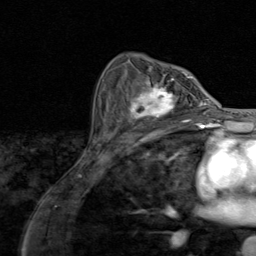
Breast MRI (dynamic contrast-enhanced), one axial slice; slice 55 of 80 in the series (ordered by position); cropped to one breast; dynamic contrast-enhanced series, time point 2 of 8 at this slice position (early post-contrast); 1.5 T; TE 1.7 ms, TR 4.5 ms; 2 mm slice thickness; 256 × 256 image matrix, field of view 180 × 180 mm. Female patient.
Outlined on this slice (semi-automatic segmentation, software-assisted and operator-edited):
- enhancing-tissue mask used for the functional tumour volume (all voxels passing the contrast-enhancement thresholds inside the analysis volume; usually the tumour): bounding box [x1, y1, x2, y2] px = [119, 79, 195, 128]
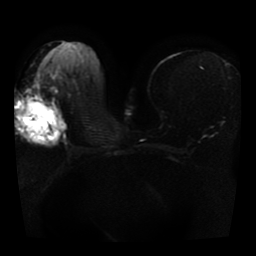
Breast MRI, one axial slice. Position 20 of 41 along the scan axis. Diffusion-weighted series; image 2 of 4 stored at this slice position (different b-values; order by instance number). 1.5 T. 5 mm slice thickness. 256 × 256 image matrix, field of view 330 × 330 mm. Female patient.
Outlined on this slice (outlined manually by an expert reader):
- tumour on diffusion-weighted imaging: bounding box (x1, y1, x2, y2) in pixels: (16, 97, 68, 143)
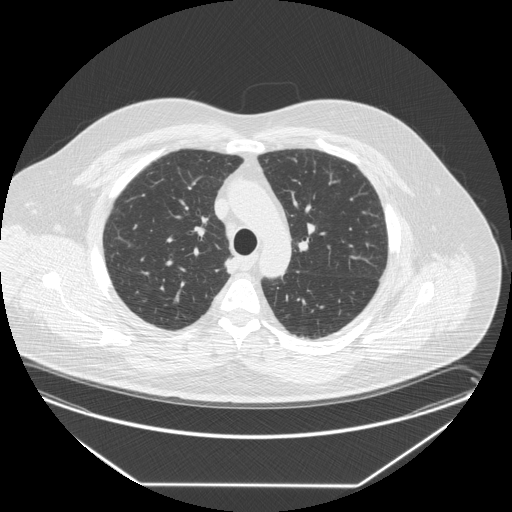
Low-dose screening chest CT, one axial slice. Lung window (W 1500 / L -600 HU). 512 × 512 image matrix, field of view 440 × 440 mm.
Structures marked on this image (outlined manually by an expert reader):
- lesion 1 (tumor, upper lobe of right lung): bounding box (x1, y1, x2, y2) in pixels: (225, 256, 239, 274)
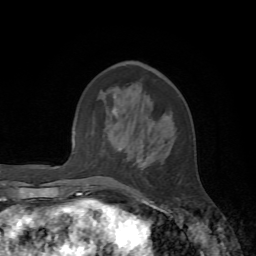
Breast MRI, one axial slice. Cropped to one breast. Dynamic contrast-enhanced series, time point 2 of 7 at this slice position (early post-contrast). 1.5 T. TE 4.2 ms, TR 8.7 ms. 2.2 mm slice thickness. 256 × 256 image matrix, field of view 180 × 180 mm. Female patient.
Structures marked on this image (semi-automatically segmented with operator editing):
- enhancing-tissue mask used for the functional tumour volume (all voxels passing the contrast-enhancement thresholds inside the analysis volume; usually the tumour): bounding box <114,65,136,196> (left, top, right, bottom; pixels)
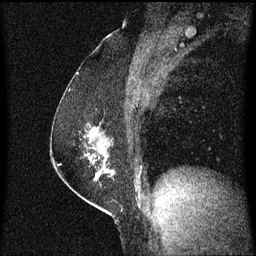
Breast MRI (dynamic contrast-enhanced), one sagittal slice; slice 37 of 60 in the series (ordered by position); dynamic contrast-enhanced series, image 2 of 3 at this slice position (ordered by acquisition); 1.5 T; TE 4.2 ms, TR 8.4 ms; 2 mm slice thickness; 256 × 256 image matrix, field of view 200 × 200 mm. Patient: female, 52 years. From the clinical record (not read from this slice): setting: breast cancer imaged before/during neoadjuvant chemotherapy; receptor status: HER2-positive.
Outlined on this slice (semi-automatically segmented with operator editing):
- analysis volume of interest (the breast-tissue region the enhancement analysis was run in; not a lesion): bounding box [x1, y1, x2, y2] px = [67, 120, 108, 187]
- tumour enhancement mask (voxels above the 70 % enhancement threshold inside the analysis volume of interest): [91, 128, 98, 137]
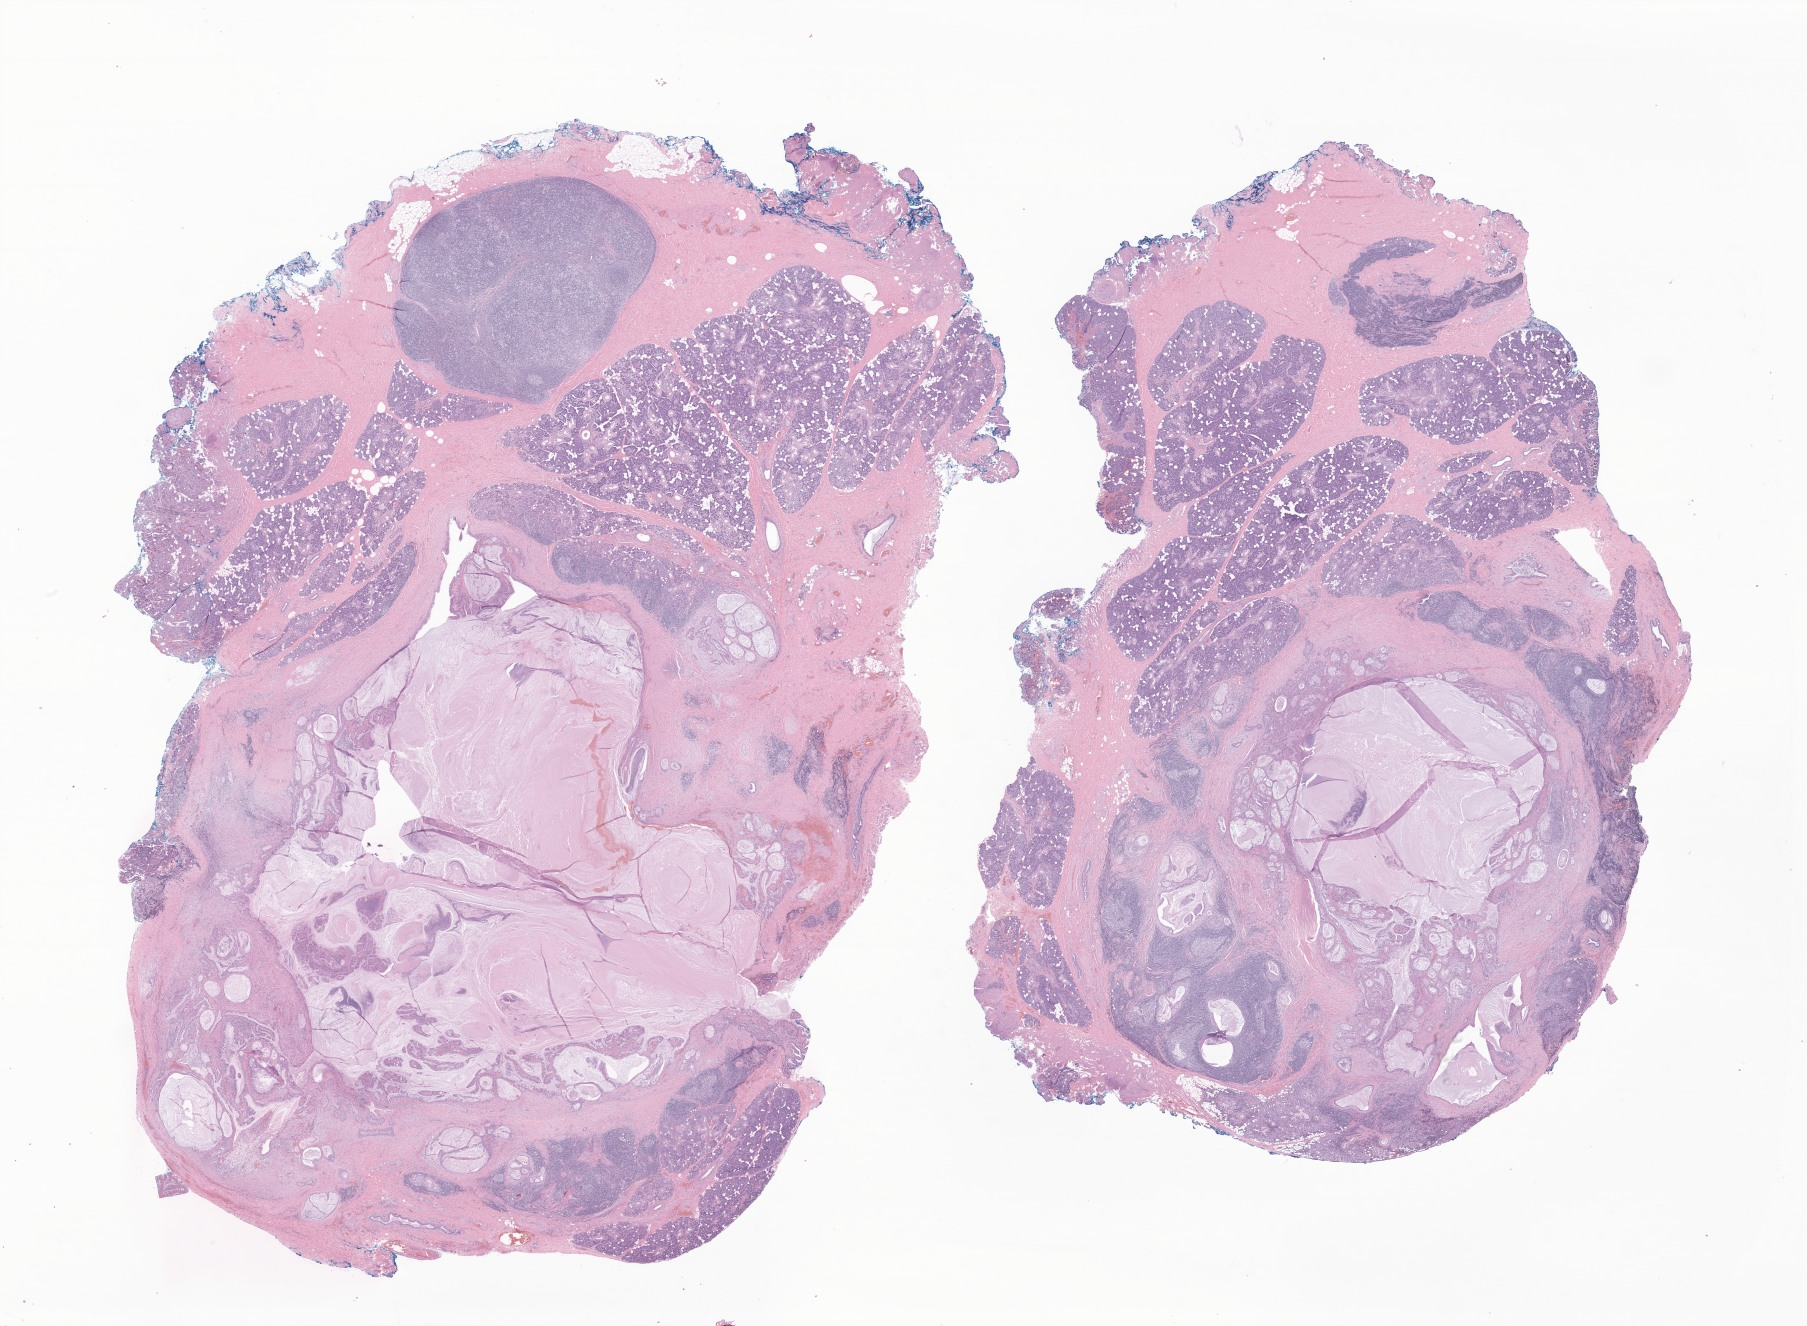
Digitized H&E-stained section of tumor tissue from the parotid gland — shown as a low-resolution overview of the whole scanned area (about 30.5 x 22.4 mm), formalin-fixed, paraffin-embedded (FFPE) tissue. Patient: female, age 156 months (13 years).
Diagnosis: Mucoepidermoid carcinoma.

····················

Exercise brief:
Give the exact lines, and only those, from the line containing "Outlined on this slice (semi-automatically" through the line containing "- tumour enhancement" in the entries above.

Response area:
Outlined on this slice (semi-automatically segmented with operator editing):
- analysis volume of interest (the breast-tissue region the enhancement analysis was run in; not a lesion): bounding box [x1, y1, x2, y2] px = [67, 120, 108, 187]
- tumour enhancement mask (voxels above the 70 % enhancement threshold inside the analysis volume of interest): [91, 128, 98, 137]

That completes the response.